The Beyond Inhabitation Lab is situated at the intersection of these processes, and asks: how are urbanites worldwide re-envisioning and re-doing inhabitation through their mundane struggle to endure historical and contemporary forms of dispossession?
The scope of the Lab is global – it provides an infrastructure for expansive and asynchronous conversations to emerge – but at the same time, it refutes the idea of a unifying theory of inhabitation, instead searching for multi-layered narrations and their propositional politics of urban life.
Ultimately, the goal is neither to inform policy nor to provide diagrammatic solutions, but to accrue our collective capacity of thinking about urban inhabitation critically and beyond itself, through in-situ and online exchanges, academic and non-academic interventions, as well as by strategically making use of the epistemic privilege at hand.
THEMES
We loosely organise our collective work around three thematic areas and two transversal concerns.

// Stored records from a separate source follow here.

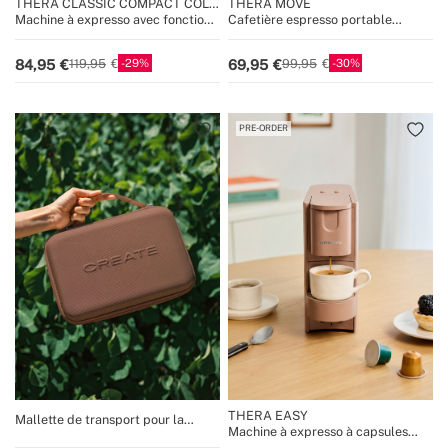
THERA CLASSIC COMPACT COLD
THERA MOVE
BREW
Machine à expresso avec fonction
Cafetière espresso portable
café froid
15 bars pour capsules et café
moulu
29
30
84,95
69,95
119,95
99,95
PRE-ORDER
THERA EASY
Mallette de transport pour la
Machine à expresso à capsules
machine à café portable THERA
Nespresso 20 bars avec réservoir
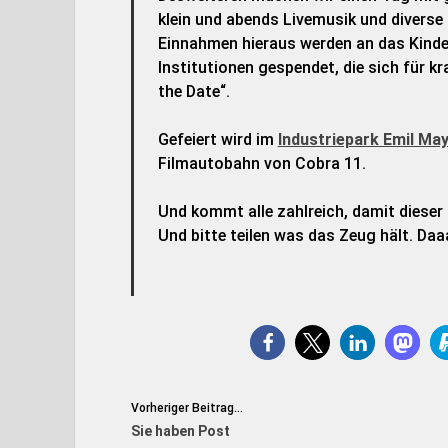
klein und abends Livemusik und diverse 
Einnahmen hieraus werden an das Kinde
Institutionen gespendet, die sich für kr
the Date“.
Gefeiert wird im
Industriepark Emil May
Filmautobahn von Cobra 11.
Und kommt alle zahlreich, damit dieser 
Und bitte teilen was das Zeug hält. D
Vorheriger Beitrag...
Sie haben Post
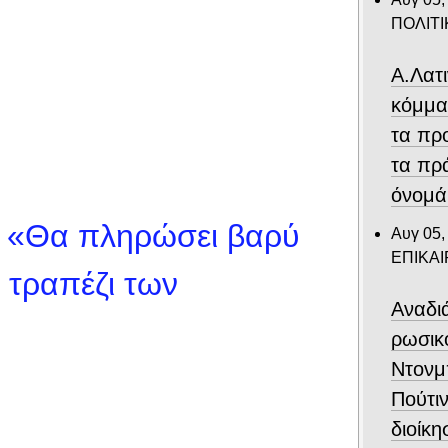
ΠΟΛΙΤΙ
Α.Λατ
κόμμα
τα πρ
τα πρ
όνομά
: «Θα πληρώσει βαρύ
Αυγ 05,
ΕΠΙΚΑ
 τραπέζι των
Αναδιά
ρωσικ
Ντονμ
Πούτιν
διοίκη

Inhabitation from the every day of citylife. The intersection of embodied experiences, colonial, racial and gendered histories, political economies and ecologies, and translocal assemblages that are making up what it means to be alive and to be ‘human’ in today’s urban world. But also, enquiries around “complete urbanisation” that imagines and attempts to make anywhere as anything, regardless of situatedness, history and local realities, even as these imaginaries are never fully actualised.
Inhabitation from the gateway of housing precarity and its struggles. The intersection of violent forms for dispossession related to lands and to bodies, financialised multi-scalar assemblages, criminalisation of houselessness and the question of how to organise beyond the given conditions of ‘radical politics’ when housing meets migrations and the liminal. A particular emphasis revolves around notions of intersectionality, racialised housing precarity, and the Black Mediterranean.
Inhabitation as an emancipatory proposition from the ground of its struggle. The intersection of local organising with more prosaic forms of housing endurance from established collectives but also from individual’s affirmations that struggle to become collective, having to do with reverberations across multiples economies of life, redefining the ‘political’ from within. Attention is spent from those forms of liberations that are not conceived to be ‘political struggle’ by Western ‘radical’ canons.
We are also interested in exploring two transversal areas of concern:
- Methodologies of representation: How can we represent urban conflict and the uneven urban development underpinning it in non-extractive and meaningful ways for those involved in localised struggles? This cutaway explores mapping methods, the critical use of statistical data, and creative visual methodologies at large.
- Undercommon praxis: How can members of this Lab use our epistemic and institutional privilege to instantiate a non-extractive and redistributive praxis of research and action on housing justice? This cutaway opens ways to use the Lab’s resources to sustain radical scholarship and engagement with activists and organisers.